We were in Albertsons last night and I was bored, so I started scanning various items with my Ralphs app. Ralphs was cheaper on nearly every single item -- the biggest culprits I found were large family style Stouffer's entrees ($18 at A, vs. $12 at R), Purex detergent ($14 at A vs. $7 at R) and Bounty towels ($28 at A vs. $15 R).
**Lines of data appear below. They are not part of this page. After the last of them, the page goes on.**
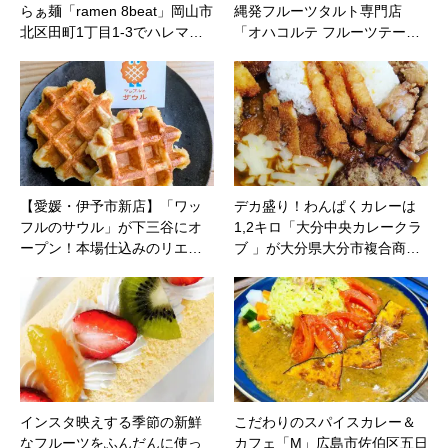
らぁ麺「ramen 8beat」岡山市
縄発フルーツタルト専門店
北区田町1丁目1-3でハレマ…
「オハコルテ フルーツテー…
【愛媛・伊予市新店】「ワッ
デカ盛り！わんぱくカレーは
フルのサウル」が下三谷にオ
1,2キロ「大分中央カレークラ
ープン！本場仕込みのリエ…
ブ 」が大分県大分市複合商…
インスタ映えする季節の新鮮
こだわりのスパイスカレー＆
なフルーツをふんだんに使っ
カフェ「M」広島市佐伯区五日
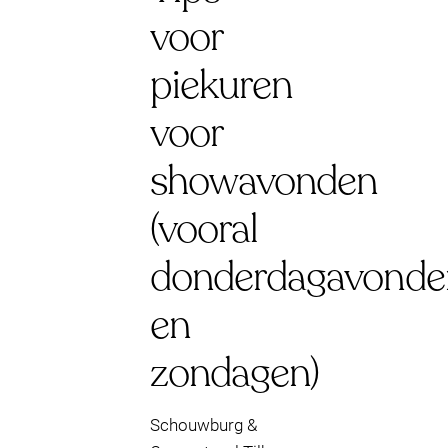
voor
piekuren
voor
showavonden
(vooral
donderdagavonde
en
zondagen)
Schouwburg &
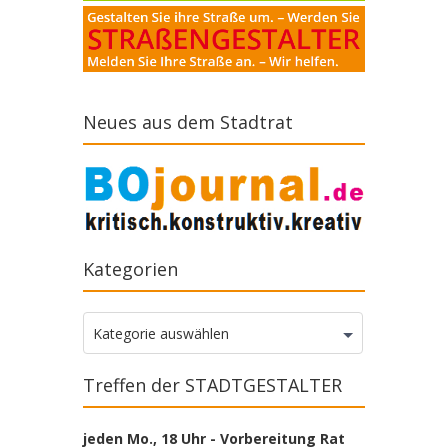
Neues aus dem Stadtrat
Kategorien
Kategorien
Kategorie auswählen
Treffen der STADTGESTALTER
jeden Mo., 18 Uhr - Vorbereitung Rat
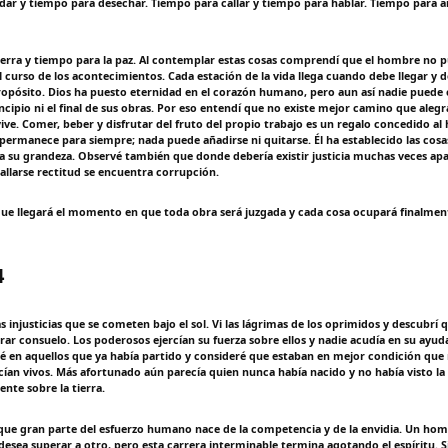
ar y tiempo para desechar. Tiempo para callar y tiempo para hablar. Tiempo para 
erra y tiempo para la paz. Al contemplar estas cosas comprendí que el hombre no
curso de los acontecimientos. Cada estación de la vida llega cuando debe llegar y
opósito. Dios ha puesto eternidad en el corazón humano, pero aun así nadie pued
cipio ni el final de sus obras. Por eso entendí que no existe mejor camino que alegr
vive. Comer, beber y disfrutar del fruto del propio trabajo es un regalo concedido a
permanece para siempre; nada puede añadirse ni quitarse. Él ha establecido las cosa
su grandeza. Observé también que donde debería existir justicia muchas veces apare
allarse rectitud se encuentra corrupción.
e llegará el momento en que toda obra será juzgada y cada cosa ocupará finalmente
4
as injusticias que se cometen bajo el sol. Vi las lágrimas de los oprimidos y descubr
rar consuelo. Los poderosos ejercían su fuerza sobre ellos y nadie acudía en su ayud
sé en aquellos que ya había partido y consideré que estaban en mejor condición que
an vivos. Más afortunado aún parecía quien nunca había nacido y no había visto la
nte sobre la tierra.
ue gran parte del esfuerzo humano nace de la competencia y de la envidia. Un homb
esea superar a otro, pero esta carrera interminable termina agotando el espíritu. S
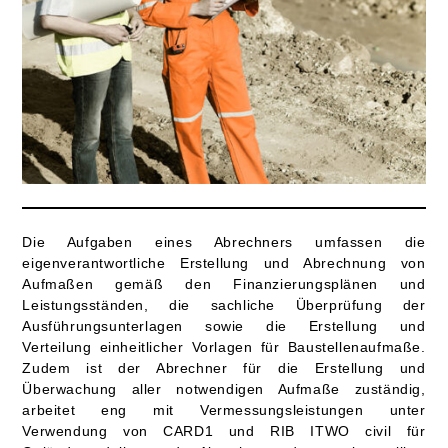
Die Aufgaben eines Abrechners umfassen die
eigenverantwortliche Erstellung und Abrechnung von
Aufmaßen gemäß den Finanzierungsplänen und
Leistungsständen, die sachliche Überprüfung der
Ausführungsunterlagen sowie die Erstellung und
Verteilung einheitlicher Vorlagen für Baustellenaufmaße.
Zudem ist der Abrechner für die Erstellung und
Überwachung aller notwendigen Aufmaße zuständig,
arbeitet eng mit Vermessungsleistungen unter
Verwendung von CARD1 und RIB ITWO civil für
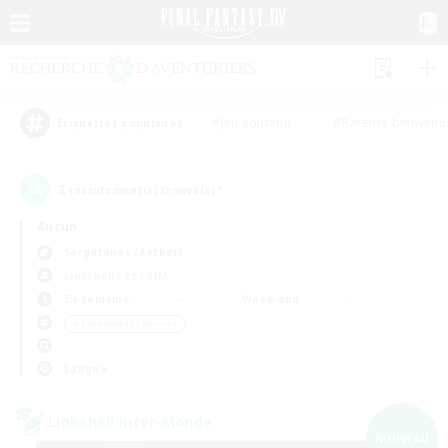
#Jeu soutenu
#Parents bienvenu
Étiquettes populaires
2
recrutement(s) trouvé(s) !
Aucun
Sargatanas (Aether)
Linkshells et LSIM
En semaine
Week-end
＃Événements joueurs
Langue
Linkshell inter-Monde
NOUVEAU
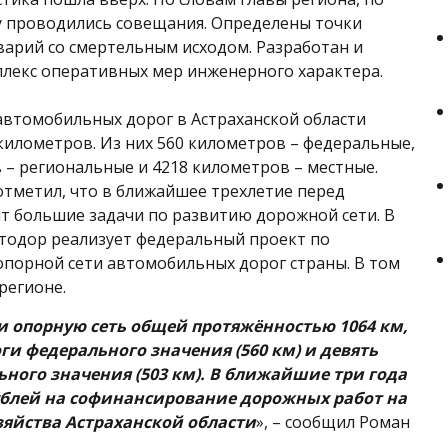
 проводились совещания. Определены точки
арий со смертельным исходом. Разработан и
лекс оперативных мер инженерного характера.
втомобильных дорог в Астраханской области
 километров. Из них 560 километров – федеральные,
 – региональные и 4218 километров – местные.
тметил, что в ближайшее трехлетие перед
т большие задачи по развитию дорожной сети. В
втодор реализует федеральный проект по
порной сети автомобильных дорог страны. В том
регионе.
 опорную сеть общей протяжённостью 1064 км,
ги федерального значения (560 км) и девять
ьного значения (503 км). В ближайшие три года
ублей на софинансирование дорожных работ на
зяйства Астраханской области
», – сообщил Роман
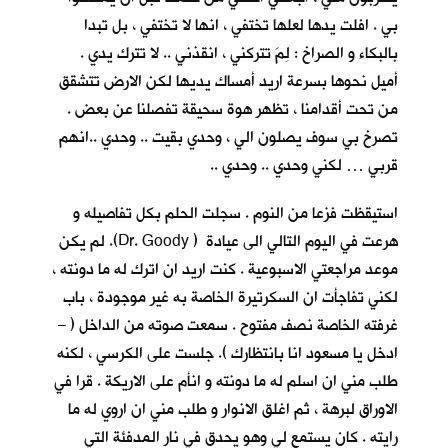
بي . افلت يدها لعلها تختفي ، انها لا تختفي ، بل تبدا
بالبكاء و الصراخ : لِمَ تتركني ، انقذني .. لا تترك يدي .
أميل نحوها بسرعة اريد أمساك يديها لكن الارض تتشقق
من تحت أقدامنا ، تظهر هوة سحيقة تفصلنا عن بعض .
تصرخ بي سوف يصلون الي ، وحدي بقيت .. وحدي ..انهم
قربي … لكني وحدي .. وحدي ..
استيقظت فزعا من النوم . سجلت الحلم بكل تفاصيله و
هرعت في اليوم التالي الى عيادة ( Dr. Goody). لم يكن
موعد مراجعتي الاسبوعية . كنت اريد ان اترك له ما دونته ،
لكني تفاجأت ان السكرتيرة الخاصة به غير موجودة ، باب
غرفته الخاصة نصف مفتوح . سمعت صوته من الداخل ( –
ادخل يا مسعود انا بانتظارك ). جلست على الكرسي ، لكنه
طلب مني ان اسلم له ما دونته و انأم على الاريكة . قرا في
الاوراق لبرهة ، ثم اغلق الانوار و طلب مني ان اروي له ما
رايته . كان يستمع لي وهو يحدق في نار المدفئة التي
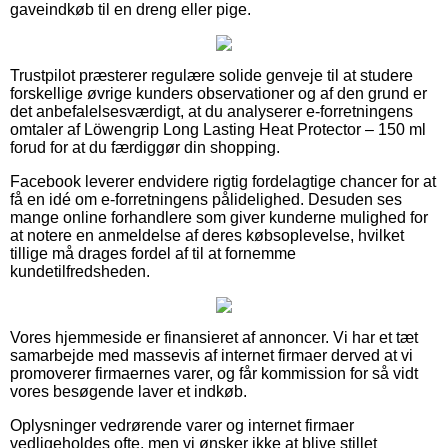
gaveindkøb til en dreng eller pige.
Trustpilot præsterer regulære solide genveje til at studere
forskellige øvrige kunders observationer og af den grund er
det anbefalelsesværdigt, at du analyserer e-forretningens
omtaler af Löwengrip Long Lasting Heat Protector – 150 ml
forud for at du færdiggør din shopping.
Facebook leverer endvidere rigtig fordelagtige chancer for at
få en idé om e-forretningens pålidelighed. Desuden ses
mange online forhandlere som giver kunderne mulighed for
at notere en anmeldelse af deres købsoplevelse, hvilket
tillige må drages fordel af til at fornemme
kundetilfredsheden.
Vores hjemmeside er finansieret af annoncer. Vi har et tæt
samarbejde med massevis af internet firmaer derved at vi
promoverer firmaernes varer, og får kommission for så vidt
vores besøgende laver et indkøb.
Oplysninger vedrørende varer og internet firmaer
vedligeholdes ofte, men vi ønsker ikke at blive stillet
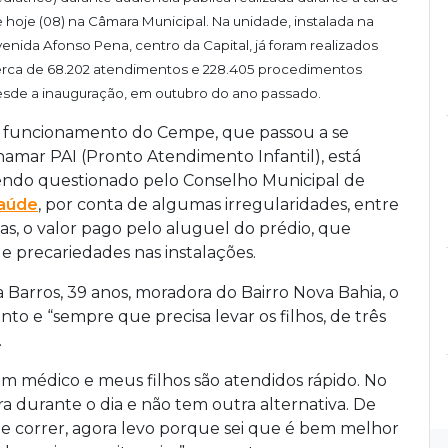
 hoje (08) na Câmara Municipal. Na unidade, instalada na
enida Afonso Pena, centro da Capital, já foram realizados
rca de 68.202 atendimentos e 228.405 procedimentos
sde a inauguração, em outubro do ano passado.
 funcionamento do Cempe, que passou a se
hamar PAI (Pronto Atendimento Infantil), está
endo questionado pelo Conselho Municipal de
aúde
, por conta de algumas irregularidades, entre
las, o valor pago pelo aluguel do prédio, que
 e precariedades nas instalações.
a Barros, 39 anos, moradora do Bairro Nova Bahia, o
o e “sempre que precisa levar os filhos, de três
.
m médico e meus filhos são atendidos rápido. No
a durante o dia e não tem outra alternativa. De
de correr, agora levo porque sei que é bem melhor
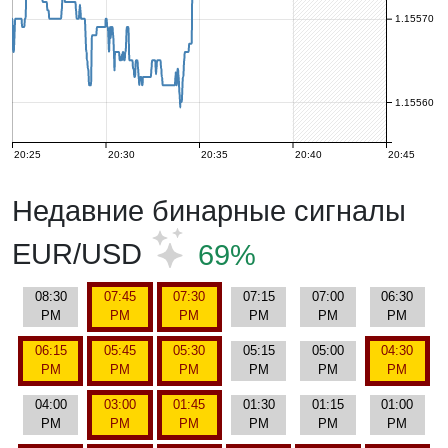
1.15570
1.15560
20:25
20:30
20:35
20:40
20:45
Недавние бинарные сигналы
EUR/USD
69%
08:30
07:45
07:30
07:15
07:00
06:30
PM
PM
PM
PM
PM
PM
06:15
05:45
05:30
05:15
05:00
04:30
PM
PM
PM
PM
PM
PM
04:00
03:00
01:45
01:30
01:15
01:00
PM
PM
PM
PM
PM
PM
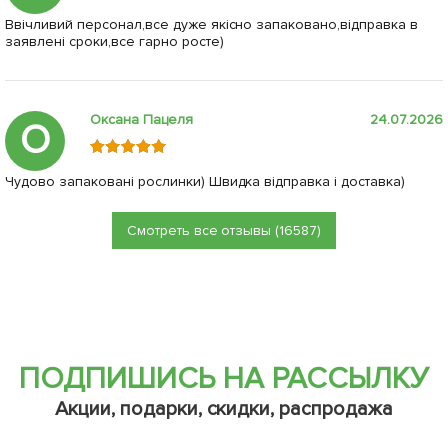
Ввічливий персонал,все дуже якісно запаковано,відправка в
заявлені сроки,все гарно росте)
Оксана Пацеля
24.07.2026
О
Чудово запаковані рослинки) Швидка відправка і доставка)
Смотреть все отзывы (16587)
ПОДПИШИСЬ НА РАССЫЛКУ
Акции, подарки, скидки, распродажа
Nearly every "specialty" item as well -- Justin's Peanut Butter and Matt's juices, for example, were $2+ less.

But if you change your location on your J4U to New England, download a coupon specific to Star Markets, then stack it with a paper coupon carried at Albertsons/Vons in Las Vegas area, then use a coupon intended for another item (don't worry, the system will take it but you must do it yourself at the self-checkout!!!), Albertsons in SoCal is cheaper!!!! Also, if you use the self-checkout and hit 'look-up item' before you put your king crab and lobster on the scale, then choose bananas, you can get them for 69c a lb. instead of $32.69!!!! What an amazing deal!!! If the cashiers are too lazy to do anything about it -- even if you leave the store with a cart full of groceries you didn't pay for -- it's the store's problem.

Just kidding :). Please, ALWAYS use coupons responsibility so that we can enjoy savings forever.